27 oct. 2016

Sitio de los Dólmenes de Antequera

Conjunto Arqueológico de los Dólmenes de Antequera

Intuición e intención en la fotografía de Javier Pérez González.

Javier Pérez González
La mirada artística de Javier Pérez nos ayuda a reflexionar sobre nuestro patrimonio y nuestro pasado. Su fotografía pone de manifiesto el diálogo entre la arquitectura megalitica y el entorno natural que se produce en la interacción de los tres monumentos culturales: Menga, Viera y El Romeral, con los dos naturales de La Peña y El Torcal. Estos monumentos han servido al fotógrafo malagueño para establecer su propio discurso visual: una propuesta artística audaz y apasionada, fruto de largas horas de observación e investigación, que nos ofrece con generosidad un testimonio valiosísimo de un Conjunto Arqueológico único.

La fotografía que presta su imagen a la exposición sintetiza muy bien la actitud y los intereses del artista: en un espacio isótropo en penumbra (presentado por un encuadre horizontal y una perspectiva central) se interrumpen la continuidad espacial (con la presencia en forma de línea centrada, frontal y vertical de un pilar a contraluz que soporta una inmensa cobija) y la simetría (con un plano rasante de luz emitida desde el punto de fuga y derramada sobre la superficie terrosa de los ortostatos en el solsticio de verano) para plantear el misterio que subyace entre el orden espacial (estático y pesante del megalito) y el temporal (dinámico y fluido de la luz).

Luna llena sobre Menga

La contribución de Javier Pérez González al imaginario de los Dólmenes de Antequera se realiza desde la intuición y la intención. Es decir, la intuición entendida como “percepción íntima e instantánea de una idea que aparece como evidente a quien la tiene” le ha conducido, sin saberlo, a los mismos encuadres que históricamente se han reiterado en los grabados y fotografías de Menga, Viera y El Romeral...

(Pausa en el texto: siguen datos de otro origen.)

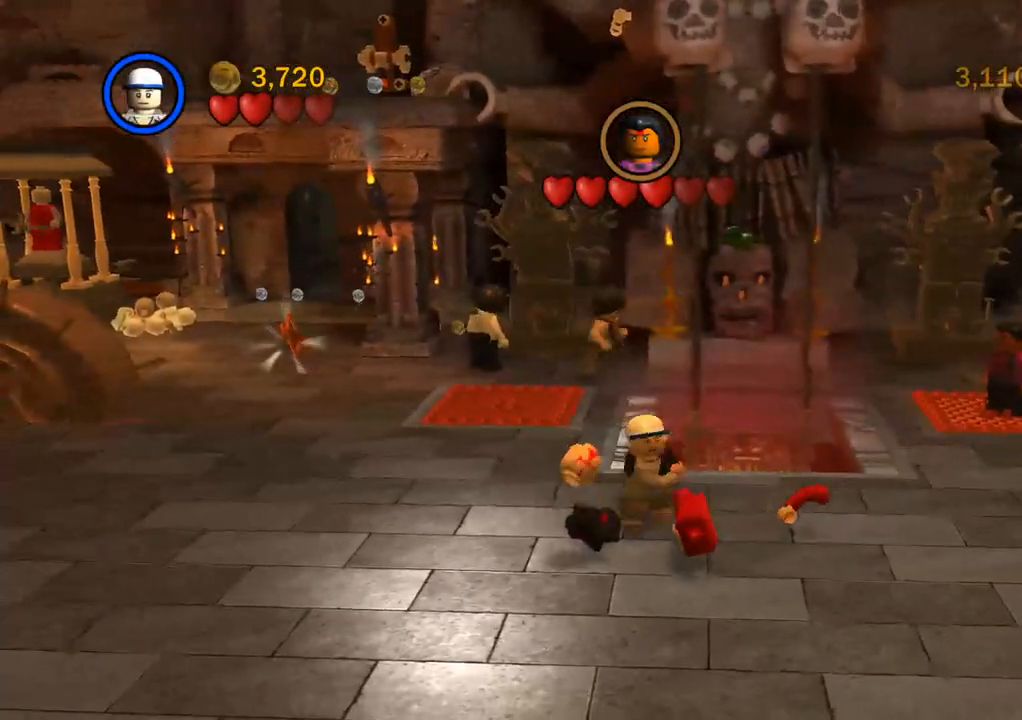
{"buttons": [], "left_stick": "left", "right_stick": "center", "events": [[33, "left_stick", "up-left"], [150, "left_stick", "up-right"], [283, "left_stick", "down-right"], [450, "left_stick", "left"]]}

...al tiempo que le ha permitido vislumbrar otros fenómenos paralelos de interacción con la luna y las estrellas, no tanto menos reales como por explicar.

A su vez, la intención entendida como la “determinación de la voluntad en orden a un fin” le ha supuesto afrontar el problema técnico de captar el movimiento del sol en estos espacios reducidos con un marcado contraste lumínico; así como adquirir una mirada interesada, generando nuevas iconografías donde los Dólmenes dialogan con elementos naturales como La Peña de los Enamorados y El Torcal.

Amanecer desde el Campo de los Túmulos

El autor se desenvuelve entre la mirada artística y la científica cuando planifica las tomas para hacernos evidente lo que no estaba constatado...

Anochecer desde la sierra de Arcas

...o bien propone nuevos encuadres que sugieren líneas de trabajo cuando actualiza las composiciones de los grabados históricos de los dólmenes antequeranos al tiempo que crea un nuevo imaginario del siglo XXI.

La aurora en la vega

En estas imágenes de gran belleza, el rigor no está reñido con el lirismo. El dominio absoluto de la técnica fotográfica digital le permite captar sin filtros un color que invade el cuadro en toda su gama: Menga desborda ocres, la aurora es rosada, el amanecer es rojo, las montañas se acuestan grises y la noche cerrada luce azul. Son todas imágenes frontales a diferentes planos, como si revelaran una escenografía.

Luna llena en la vega

La sensibilidad artística del autor le ayuda a interiorizar el carácter de un lugar para saber dónde posar la mirada. Al mismo tiempo, su impoluta técnica fotográfica le da recursos para afrontar el cómo.

Hacia La Peña de los Enamorados

De manera intuitiva, Javier realiza variaciones sobre el tema con la intención de verificar la alineación del eje del corredor de Menga con La Peña de los Enamorados. Lo consigue desde el otro lado del corredor, para que ahora seamos nosotros quienes podamos contemplar este singular fenómeno de monumentalización del paisaje megalítico.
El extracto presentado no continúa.